Nearly six years ago I began my career here at CIVIC as an advocate for war victims and their loved ones.  Six months ago today in Misrata, Libya while documenting the plight of Libyans in the war, my dear friend Chris Hondros became a war victim himself.

Chris spent his life photographing the human cost of conflict.  He’d been to every major conflict in the past decade and a half (Kosovo, Liberia, Afghanistan, Iraq and several others).  And now, he’s gone, just like so many he had photographed before.  What a strange and cruel irony.

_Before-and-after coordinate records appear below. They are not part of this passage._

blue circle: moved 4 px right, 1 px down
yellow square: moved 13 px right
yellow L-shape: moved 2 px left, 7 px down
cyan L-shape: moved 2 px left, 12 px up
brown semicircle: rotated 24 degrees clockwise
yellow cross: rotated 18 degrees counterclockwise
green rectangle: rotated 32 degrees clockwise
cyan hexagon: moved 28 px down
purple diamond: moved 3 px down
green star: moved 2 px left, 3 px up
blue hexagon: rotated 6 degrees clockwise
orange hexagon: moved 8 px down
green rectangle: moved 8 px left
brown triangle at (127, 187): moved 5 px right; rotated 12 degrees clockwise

For years I’d seen the stories of those harmed in war in Chris’ photos, read their stories in numerous books and reports, and even sat in living rooms and listened to them recounted first hand.  I had watched as mothers told about losing their children or wives of their husbands, as tears rolled down their cheeks and tissues whisked across their faces.  I had cried sometimes myself for these people, to see and actually feel how real and raw their emotions were. But I was completely ill prepared for what it was like when it hit home.

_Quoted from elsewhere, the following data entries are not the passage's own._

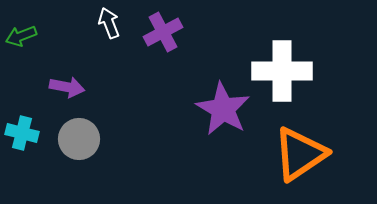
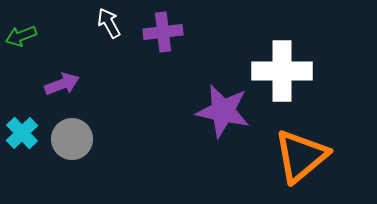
white arrow: rotated 8 degrees counterclockwise
purple cross: rotated 21 degrees clockwise
purple arrow: moved 5 px left, 3 px up; rotated 32 degrees counterclockwise
purple star: moved 2 px down; rotated 18 degrees counterclockwise
cyan cross: rotated 32 degrees clockwise
gray circle: moved 7 px left
orange triangle: moved 1 px right, 2 px down; rotated 6 degrees counterclockwise
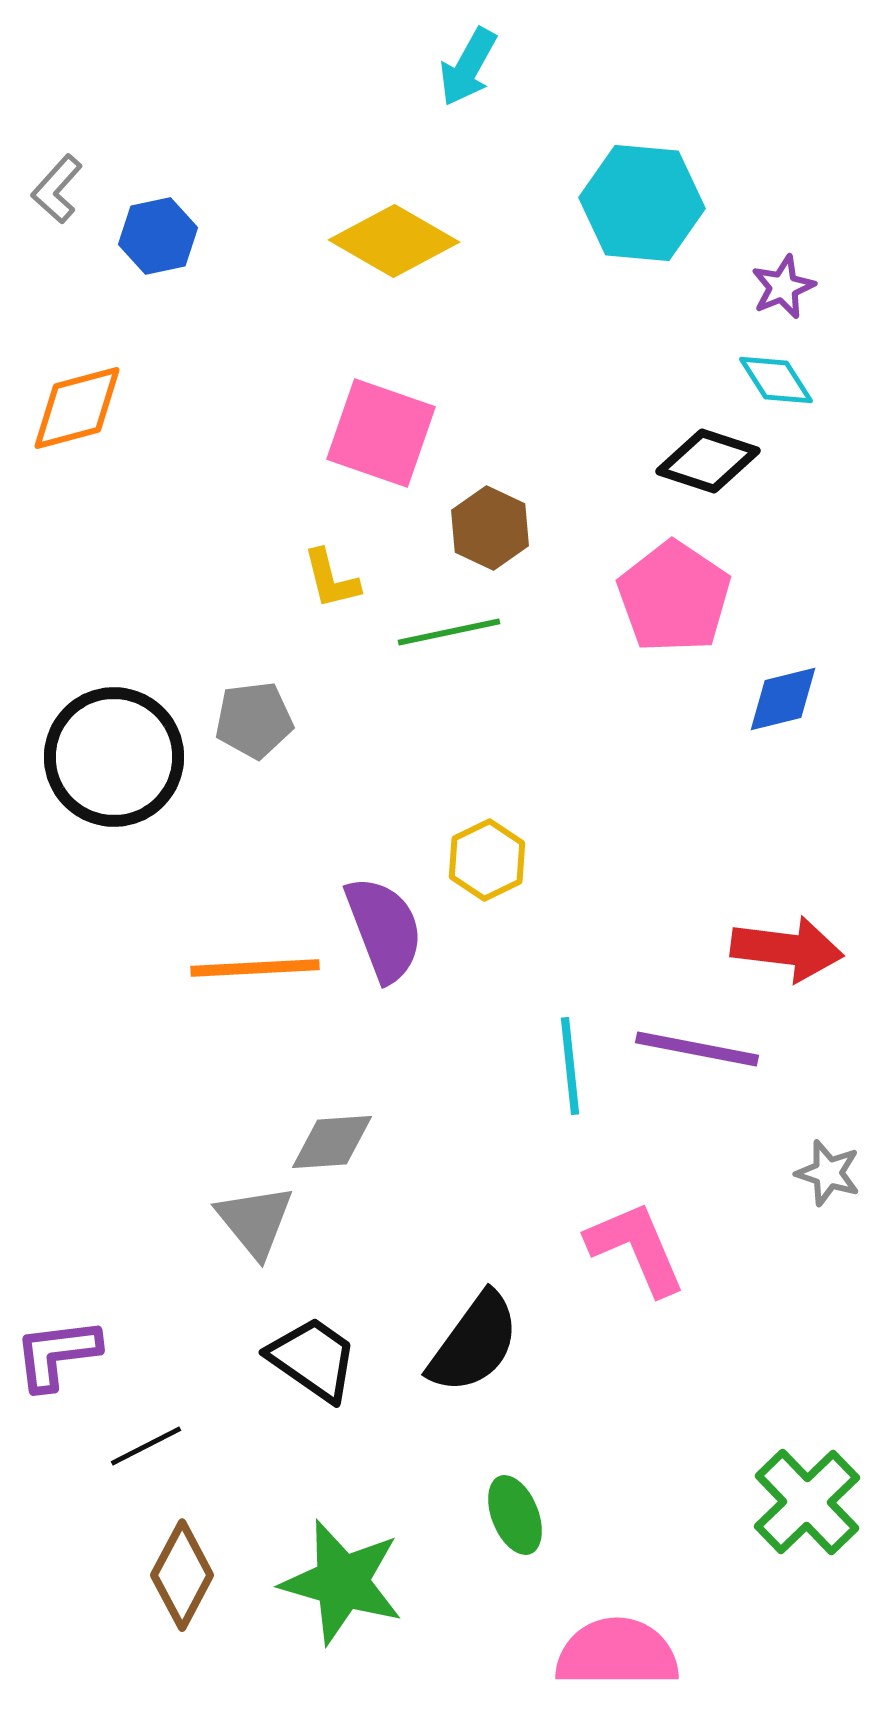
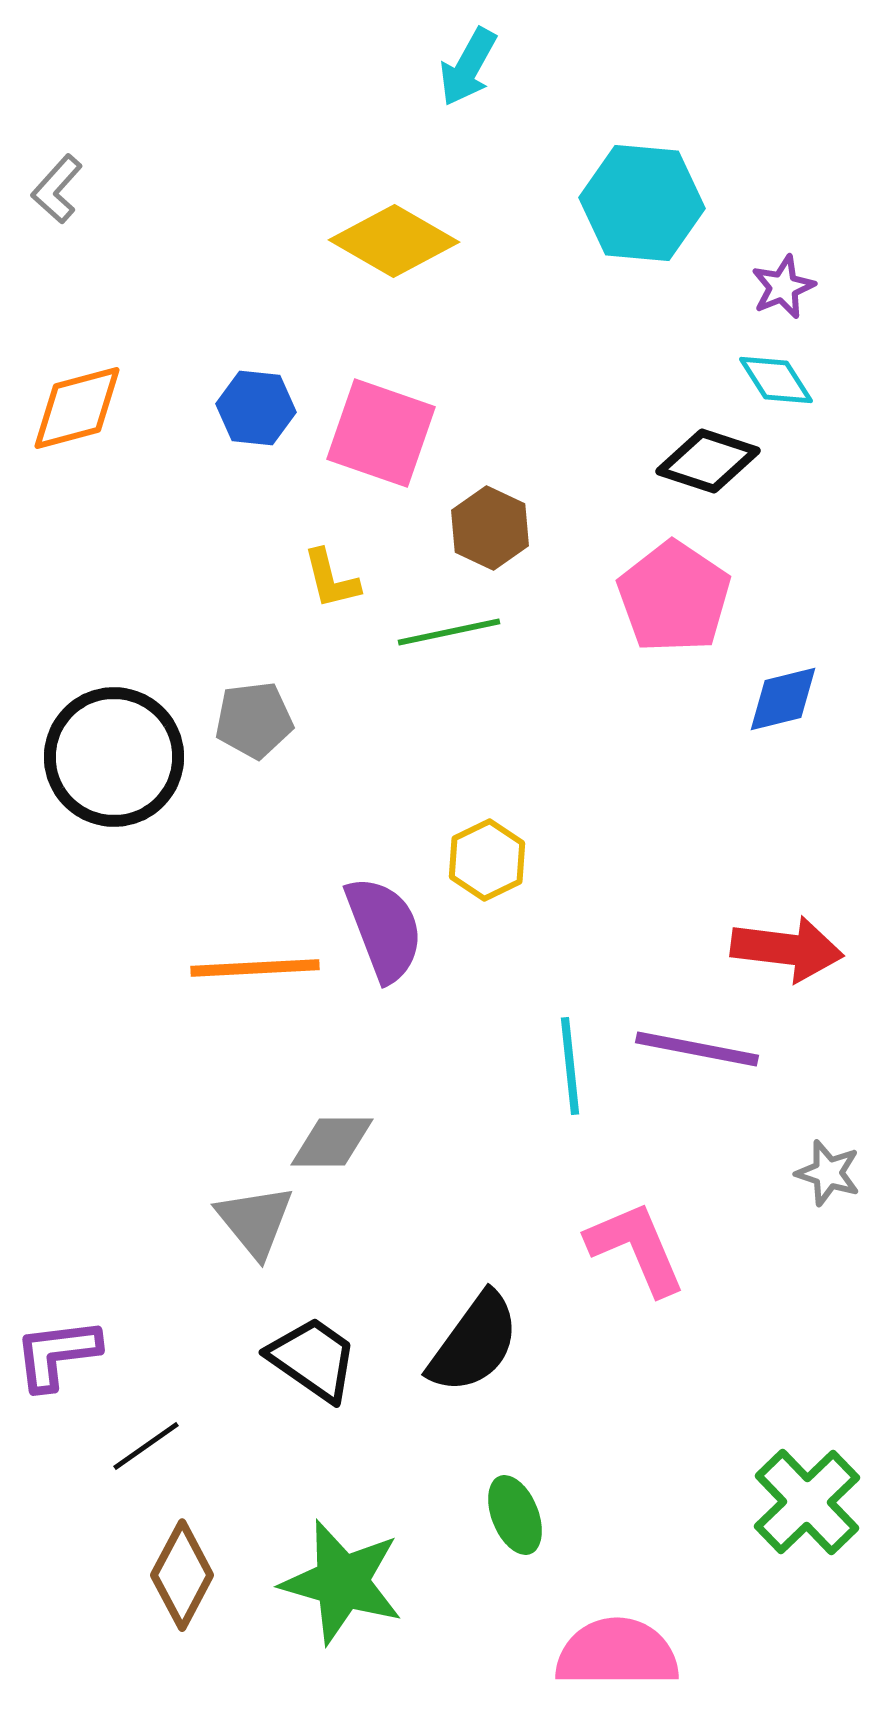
blue hexagon: moved 98 px right, 172 px down; rotated 18 degrees clockwise
gray diamond: rotated 4 degrees clockwise
black line: rotated 8 degrees counterclockwise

I equate it to a personal earthquake.  Not the tremor kind, but the building crushing kind. The rollercoaster of emotion was intense.  There was anger, first at whomever killed him … and then eventually at him for putting himself into such a risky situation. There was profound sadness, for my own loss and for the loss being endured by his family and friends. At his memorial service there was laughter and tears, but mostly a paralyzing numbness.  I felt like my ability to understand even the most simple of things had been taken away.  Nothing made sense, not even my work which had always been very important to me and a place where I felt safe and focused.

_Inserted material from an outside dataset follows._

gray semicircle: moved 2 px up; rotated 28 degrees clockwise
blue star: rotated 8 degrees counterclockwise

As these emotions stabilized a bit, their space has been filled by an even stronger conviction and passion for CIVIC’s work.  I understand intensely – and now personally – the need for every loss of human life in conflict to be recognized.  I understand that everyone deserves to know what happened to their loved one and more clearly why it happened.  I want someone to tell me, and to tell Chris’s fiancée and his mother and his best friends why this happened and that they are sorry and that it wasn’t their intention (assuming in fact it wasn’t). We’ll likely never get that.  But it’s why we do the work we do at CIVIC, because everyone who has lost in war deserves dignity.